California has passed a law that went into effect on July 1, 2019. It amends part of the state’s existing Business and Professions Code. The purpose of the amendment is to require bots to make it clear that they are not a human.
The “Bots: disclosure” amendment includes the following:
It shall be unlawful for any person to use a bot to communicate with or interact with another person in California online, with the intent to mislead the other person about its artificial identity for the purpose of knowingly deceiving the person about the content of the communication in order to incentivize a purchase or sale of goods or services in a commercial transaction or to influence a vote in an election. A person using a bot shall not be liable under this section if the person discloses that it is a bot.

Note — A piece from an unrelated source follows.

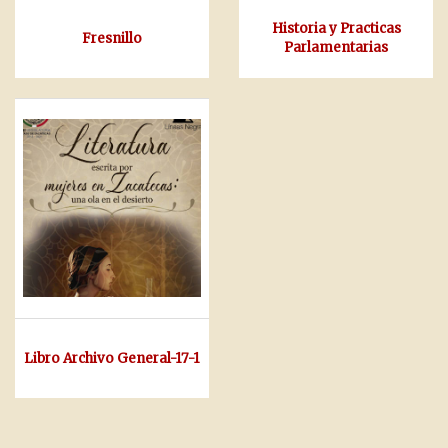
Historia y Practicas
Fresnillo
Parlamentarias
Libro Archivo General-17-1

A “bot” is defined as: “an automated online account where all or substantially all of the actions or posts of that account are not the result of a person.”
A “person” is defined as: “a natural person, corporation, limited liability company, partnership, joint venture, association, estate, trust, government, governmental subdivision or agency, or other legal entity or any combination thereof.”
According to The New Yorker “Violators could face fines under the statutes related to unfair competition.” The article points out that California is “testing society’s resolve to get our (virtual) house in order after more than two decades of a runaway Internet.”
The legislation is a California state law. This means that the person behind a bot will have to disclose itself as a bot if it communicates with people who live in California. That said, those who are running bots will, by default, likely have to disclose that they are a bot to everyone on social media in order to avoid being fined by California’s law.